Beyond academics, WashU takes good care of the students. The “South 40” is the residential portion of campus (the part not built in the gothic style) and looks like a little town-center, with roads meeting at a central square and a clock (all the local delivery places know the Clock so students often get delivery there), and several student-owned businesses (and are sold by graduating seniors to underclassmen). This was the happening place on the weekend; we were there late on a Saturday morning, and a music group was already jamming next to a dorm, and several clubs had tables set up with various activities including a burger table. Seven Residential Colleges mostly house freshmen and sophomores. Incoming students cannot request a specific one which our tour guide says is fine since they don’t know the difference, anyways. During orientation, students get a t-shirt specific to their college to wear for convocation, so upperclassmen can ID the new students in the college. The “Modern Colleges” are suite style, but sometimes the Traditional Colleges are even nicer: they have TempurPedic mattress, for example. All colleges have RAs, Tutors, and faculty associates.
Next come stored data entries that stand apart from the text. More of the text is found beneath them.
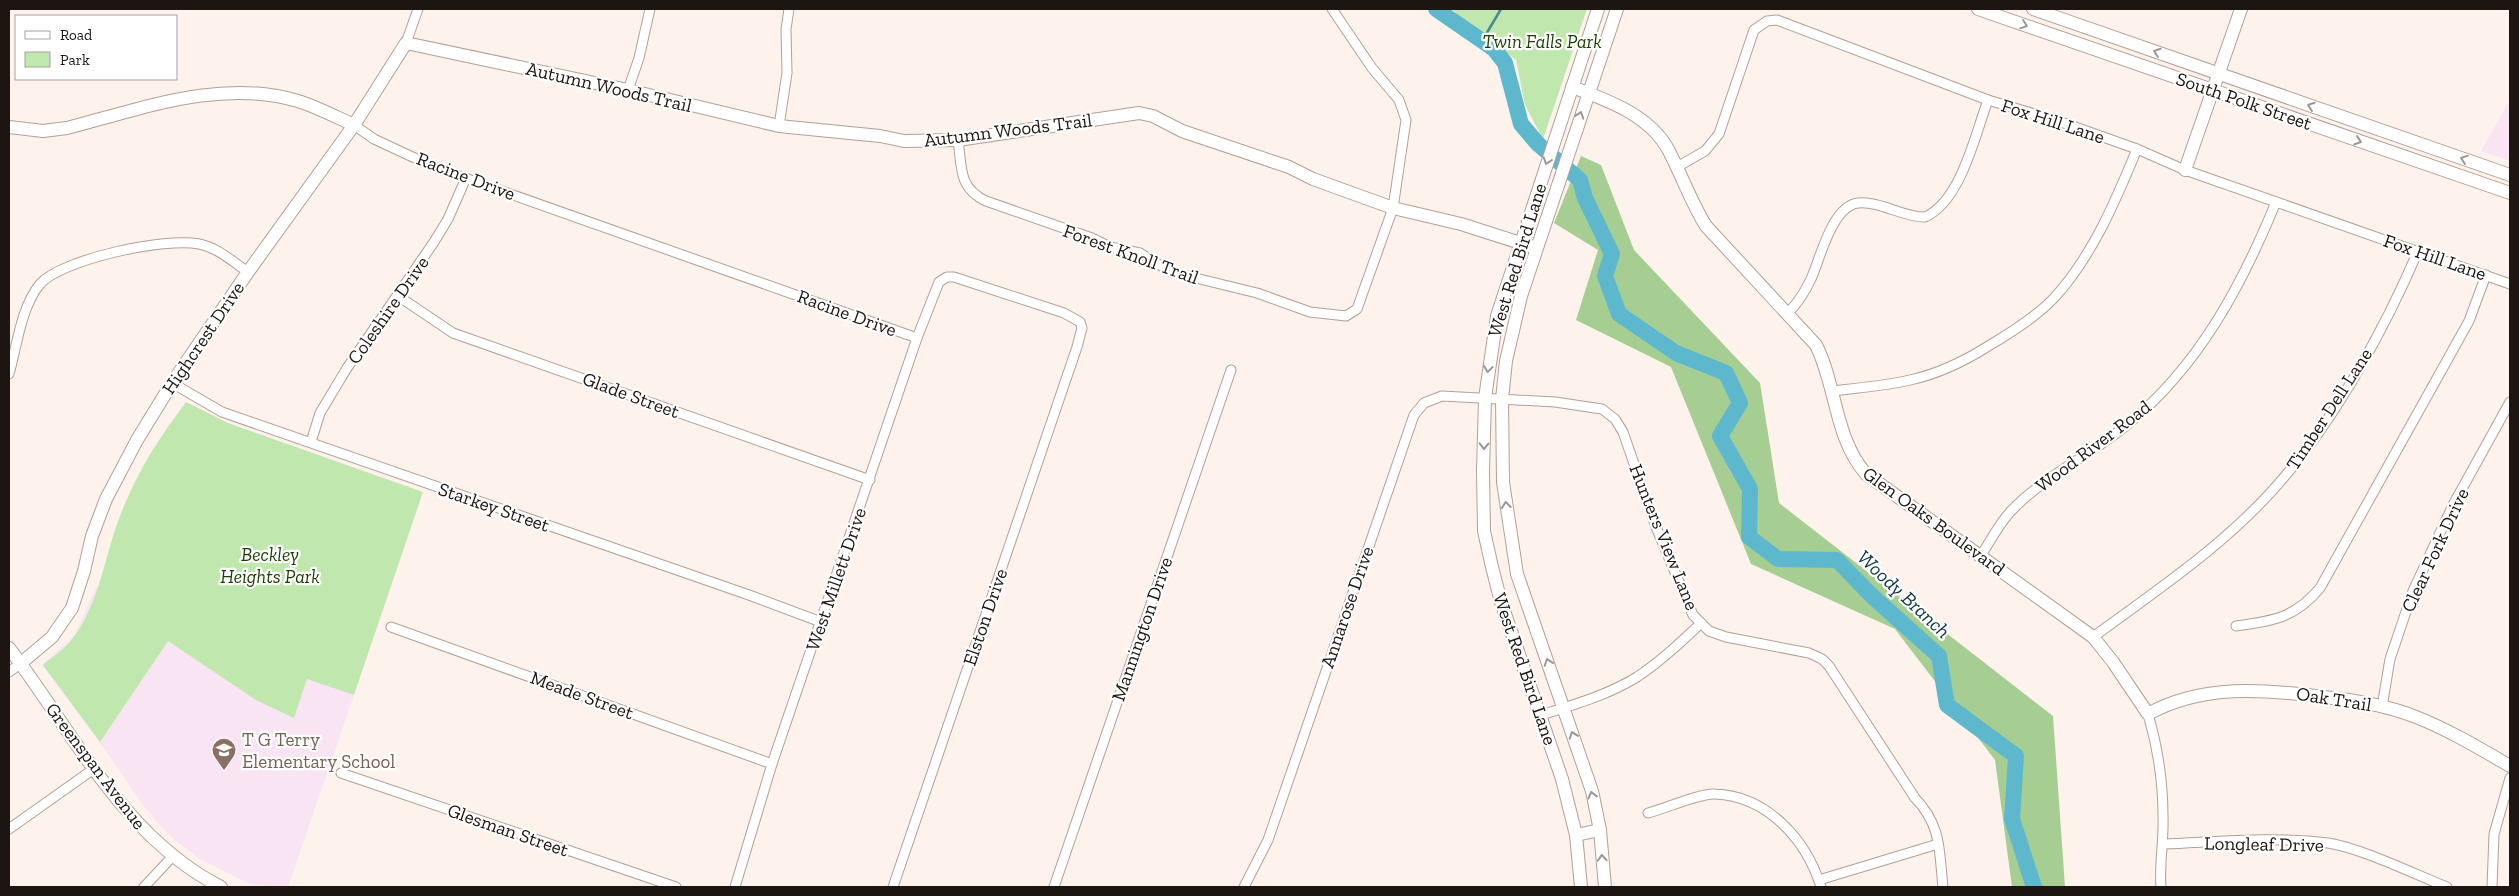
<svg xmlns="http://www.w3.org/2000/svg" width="2519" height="896" viewBox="0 0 2519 896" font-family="'Zilla Slab',serif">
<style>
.education{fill:#f8e4f3}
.green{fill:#c0e7ad}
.forest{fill:#a6ce93}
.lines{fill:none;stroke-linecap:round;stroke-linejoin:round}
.stream{stroke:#4a8796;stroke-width:2.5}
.river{stroke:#5db8ce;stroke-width:16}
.street-casing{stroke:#b2a096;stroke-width:11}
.secondary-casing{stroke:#b2a096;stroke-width:14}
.street{stroke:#fff;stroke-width:9}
.secondary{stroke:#fff;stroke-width:12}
.oneway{stroke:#999694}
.labels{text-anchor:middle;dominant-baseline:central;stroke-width:4.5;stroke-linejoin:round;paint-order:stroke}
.park-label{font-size:19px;font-style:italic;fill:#1a3e00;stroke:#fff}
.street-label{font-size:19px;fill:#1c1512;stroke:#fff}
.education-label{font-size:19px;fill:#785e54;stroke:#fff;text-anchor:start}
.water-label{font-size:20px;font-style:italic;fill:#0b3740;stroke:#fff}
</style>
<rect width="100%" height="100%" fill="#fef2ec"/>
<g class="education">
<path d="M2510,100V161L2481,151Z"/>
<path d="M96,587L339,670L333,688L354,695L288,887L252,885L200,859L175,840L159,825L140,801L109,755L42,665L75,635Z"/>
</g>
<g class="green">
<path d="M1452,9H1587L1543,139L1525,105L1516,60L1467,23Z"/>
<path d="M186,402L228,423L423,492L354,695L307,679L294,718L256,700L168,641L100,742L43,665C51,658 62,651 69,643C100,607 104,554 122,511C139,469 159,438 186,402Z"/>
</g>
<path class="forest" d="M1581,156L1601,165L1634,250L1760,383L1779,503L2053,716L2065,887H2012L1995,760L1895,629L1751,564L1671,367L1576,320L1598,250L1554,223Z"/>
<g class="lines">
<path class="stream" d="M1482,41L1501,9"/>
<path class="river" d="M1436,9L1494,49L1505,63L1521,124L1538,144L1580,180L1585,198L1612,254L1605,276L1619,314L1676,353L1726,373L1740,403L1720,436L1750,489L1749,537L1778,559L1837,560L1872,596L1939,656L1947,705L2016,756L2012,819L2034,887"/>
<defs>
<g id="street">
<path d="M406,43L418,9"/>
<path d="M628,90L639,58L650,9"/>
<path d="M354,125L374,139L434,167L917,338"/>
<path d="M779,126L787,73L786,29L789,9"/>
<path d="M958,140C962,167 958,188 986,201L1092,238L1110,247L1140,253L1171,272L1257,293L1310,312L1346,316L1357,309L1393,208L1406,120L1399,100L1372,68L1332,9"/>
<path d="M1677,167L1705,151L1719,134L1754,30L1767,21L1777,20L1988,100L2061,122L2137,149L2185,170L2510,284"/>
<path d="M398,296L453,333L870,480"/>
<path d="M1787,314C1797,304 1805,292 1811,279C1820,259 1832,206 1858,203C1881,201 1902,217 1925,217C1961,201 1975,135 1988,100"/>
<path d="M9,374C17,346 21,307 40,284C62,259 166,237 199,244C217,247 233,262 248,272"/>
<path d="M172,383L222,412L749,595L821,622"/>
<path d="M1831,391C1858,388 1884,386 1910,380C1938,374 1965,361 1990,345C2012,332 2036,317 2054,298C2092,257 2116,200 2137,149"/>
<path d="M311,442L320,413L347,368L434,242L448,219L466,178"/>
<path d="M1980,557C1990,542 1999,523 2012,510C2046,475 2091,455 2128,424C2199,366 2242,285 2276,202"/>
<path d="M2236,626C2273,621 2295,618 2320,588L2469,321L2486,275"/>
<path d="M391,627L772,764"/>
<path d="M2093,637C2160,588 2232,540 2285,476C2338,414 2386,326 2418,251"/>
<path d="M9,672L20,664"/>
<path d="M2382,707L2390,659L2413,591L2453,505L2510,402"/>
<path d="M2148,714C2158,748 2163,782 2163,817C2164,841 2159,864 2161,887"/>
<path d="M1541,715C1573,705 1608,695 1637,677C1660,662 1681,642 1701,623"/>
<path d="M341,773L676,887"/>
<path d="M1648,813C1664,809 1700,793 1715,794C1767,796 1806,839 1821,887"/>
<path d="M9,829L95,768"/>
<path d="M2163,844C2217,842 2274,836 2328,843C2361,848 2414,874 2447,887"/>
<path d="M1819,880L1938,844"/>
<path d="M144,887L172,857"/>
<path d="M735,887L772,764L917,338L939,282L947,277H954L1064,313L1080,322L1082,328L1077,347L893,887"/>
<path d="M1054,887L1231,370"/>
<path d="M1244,887L1268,840L1414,415L1424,403L1442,396L1555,402L1602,409L1615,419L1623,432L1656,527L1693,615L1709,631L1726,637L1809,653L1822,659L1829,666L1915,798C1942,826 1939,851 1943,887"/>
<path d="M2492,887L2494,834L2510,778"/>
</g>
<g id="secondary">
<path d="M1978,9L2510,193"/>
<path d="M2033,9L2510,175"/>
<path d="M1572,87C1607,100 1650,115 1669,151C1682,176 1691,202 1706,226L1816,345C1837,387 1834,437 1866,474L2093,637L2113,662L2148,714C2202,684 2264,689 2323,697C2354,700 2386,705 2416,717C2449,730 2479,748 2510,766"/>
<path d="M9,127L43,131L67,128C141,109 221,78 298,101C317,107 336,117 354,125"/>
<path d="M2185,170L2241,9"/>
<path d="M9,648C73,732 124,838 221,887"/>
<path d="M20,664L52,637L72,608L84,571L92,536L106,499L137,440L172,383L248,272L354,125L406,43L628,90L779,126L880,136L904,141L958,140L1139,113L1153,116L1182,131L1289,167L1313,179L1393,208L1461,224L1536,248"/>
<path d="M1576,835L1600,830"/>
<path d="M1581,887L1576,835L1562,779L1501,602L1492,567L1484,531L1483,471L1485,398L1497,316L1598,9"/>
<path d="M1605,887L1600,830L1592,791L1517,574L1503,482L1502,399L1506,361L1521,296L1617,9"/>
</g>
</defs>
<use href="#street" class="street-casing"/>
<use href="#secondary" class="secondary-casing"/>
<use href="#street" class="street"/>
<use href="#secondary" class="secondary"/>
</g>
<defs><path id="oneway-chevron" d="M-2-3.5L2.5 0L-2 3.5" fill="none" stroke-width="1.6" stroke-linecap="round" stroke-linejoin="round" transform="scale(1.25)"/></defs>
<g class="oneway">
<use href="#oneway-chevron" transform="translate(2024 25) rotate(19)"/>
<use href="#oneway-chevron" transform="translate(2157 52) rotate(-161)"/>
<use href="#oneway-chevron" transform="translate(2311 106) rotate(-161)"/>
<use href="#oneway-chevron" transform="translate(1580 115) rotate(-71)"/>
<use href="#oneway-chevron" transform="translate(2358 141) rotate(19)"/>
<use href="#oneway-chevron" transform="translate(2464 159) rotate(-161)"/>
<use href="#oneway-chevron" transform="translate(1547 161) rotate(108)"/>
<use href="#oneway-chevron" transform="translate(1488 369) rotate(97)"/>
<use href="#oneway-chevron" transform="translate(1484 446) rotate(91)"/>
<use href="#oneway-chevron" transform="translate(1506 505) rotate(-97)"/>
<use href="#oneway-chevron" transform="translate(1548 662) rotate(-109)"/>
<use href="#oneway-chevron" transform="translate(1573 735) rotate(-109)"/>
<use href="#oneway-chevron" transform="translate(1592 795) rotate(-104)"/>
<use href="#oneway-chevron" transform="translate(1602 858) rotate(-94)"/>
</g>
<defs>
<symbol id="school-pin" viewBox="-11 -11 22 30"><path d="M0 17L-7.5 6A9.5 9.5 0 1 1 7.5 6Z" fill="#8d6e63" stroke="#fff"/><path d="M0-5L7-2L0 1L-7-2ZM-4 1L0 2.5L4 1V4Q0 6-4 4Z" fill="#fff"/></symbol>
</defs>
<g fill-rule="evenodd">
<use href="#school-pin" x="210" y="736" width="28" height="38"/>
</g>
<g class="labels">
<g class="park-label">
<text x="1542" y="41">Twin Falls Park</text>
<text x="270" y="554">Beckley<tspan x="270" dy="22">Heights Park</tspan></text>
</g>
<g class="street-label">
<text transform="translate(609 87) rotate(13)">Autumn Woods Trail</text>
<text transform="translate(2244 101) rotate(19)">South Polk Street</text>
<text transform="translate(2053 121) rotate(18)">Fox Hill Lane</text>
<text transform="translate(1008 130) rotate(-7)">Autumn Woods Trail</text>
<text transform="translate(466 176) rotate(21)">Racine Drive</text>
<text transform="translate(1131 254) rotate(20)">Forest Knoll Trail</text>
<text transform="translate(2435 257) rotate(19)">Fox Hill Lane</text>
<text transform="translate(1517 260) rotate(-73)">West Red Bird Lane</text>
<text transform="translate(388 310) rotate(-55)">Coleshire Drive</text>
<text transform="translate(847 313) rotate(20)">Racine Drive</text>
<text transform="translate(203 338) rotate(-56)">Highcrest Drive</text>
<text transform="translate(631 395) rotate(20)">Glade Street</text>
<text transform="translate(2329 409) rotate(-57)">Timber Dell Lane</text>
<text transform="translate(2093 446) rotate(-37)">Wood River Road</text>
<text transform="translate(494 507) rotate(19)">Starkey Street</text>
<text transform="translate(1934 521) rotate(36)">Glen Oaks Boulevard</text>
<text transform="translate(1664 537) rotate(68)">Hunters View Lane</text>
<text transform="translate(2435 550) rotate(-65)">Clear Fork Drive</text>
<text transform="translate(836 579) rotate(-71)">West Millett Drive</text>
<text transform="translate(1347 607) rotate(-71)">Annarose Drive</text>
<text transform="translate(985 617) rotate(-71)">Elston Drive</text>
<text transform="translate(1142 629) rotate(-71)">Mannington Drive</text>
<text transform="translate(1525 669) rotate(71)">West Red Bird Lane</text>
<text transform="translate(582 695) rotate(20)">Meade Street</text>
<text transform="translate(2334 699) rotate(9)">Oak Trail</text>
<text transform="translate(96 766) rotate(53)">Greenspan Avenue</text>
<text transform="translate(508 830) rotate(19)">Glesman Street</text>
<text transform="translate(2264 844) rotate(1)">Longleaf Drive</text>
</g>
<g class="education-label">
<text x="242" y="739">T G Terry<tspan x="242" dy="22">Elementary School</tspan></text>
</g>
<g class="water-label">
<text transform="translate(1904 594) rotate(43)">Woody Branch</text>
</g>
</g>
<rect width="2519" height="896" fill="none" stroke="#1c1512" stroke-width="20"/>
<rect x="15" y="15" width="162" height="65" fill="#ffffff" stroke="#a4a1a0"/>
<rect x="25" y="31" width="25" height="8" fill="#ffffff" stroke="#a4a1a0"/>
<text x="60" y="40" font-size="15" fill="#1c1512">Road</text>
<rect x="25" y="52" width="25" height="15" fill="#c0e7ad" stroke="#a4a1a0"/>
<text x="60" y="65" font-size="15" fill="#1c1512">Park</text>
</svg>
Most Juniors live in The Village or off-campus, and most Seniors are in campus housing off-campus
Of all the clubs mentioned, the most unusual was the Butter Churning Club (there’s a first for everything!). They offer three levels of athletics: DIII, club, and intramural (including arm wrestling and inner-tube water polo!). About 80% of students participate in community service, and the musical groups are active and popular, including ten a cappella groups (one of which sings only Disney songs). Our tour guide’s favorite tradition is Thirteen Carnival, the oldest student-run carnival in the nation. Also, we got to see the set-up for the tradition in which fraternities and sororities pair up to build something based on the theme for that year and raise money for charity. The university makes it easy to get off campus by providing a free unlimited Metropass. There are 2 light-rail stops on campus that go to the airport or to downtown. The pass also works on the buses. Forest Park (bigger than Central Park) hosts festivals such as the Chinese Lantern Festival, and has a free science center and botanical garden. For science students, this top-notch plant research center serves as a place for internships and research.
In terms of admissions, they obviously look for academic fit, but also for character, integrity, collaboration, and how a student will contribute to the dynamic community. Their guiding question is “Going to school has been your job. What did you do there?” They only require 1 teacher rec and ask that if a student sends more than that, the additional letter says something new. They take the Common App with a short supplement (no additional essay). They superscore both the SAT and ACT, but don’t require ACT writing or SATIIs. If a student has earned a 4 or a 5 on AP exams, they will allow the student to enter with up to 15 credits. January 15 is their hard deadline for scholarship consideration.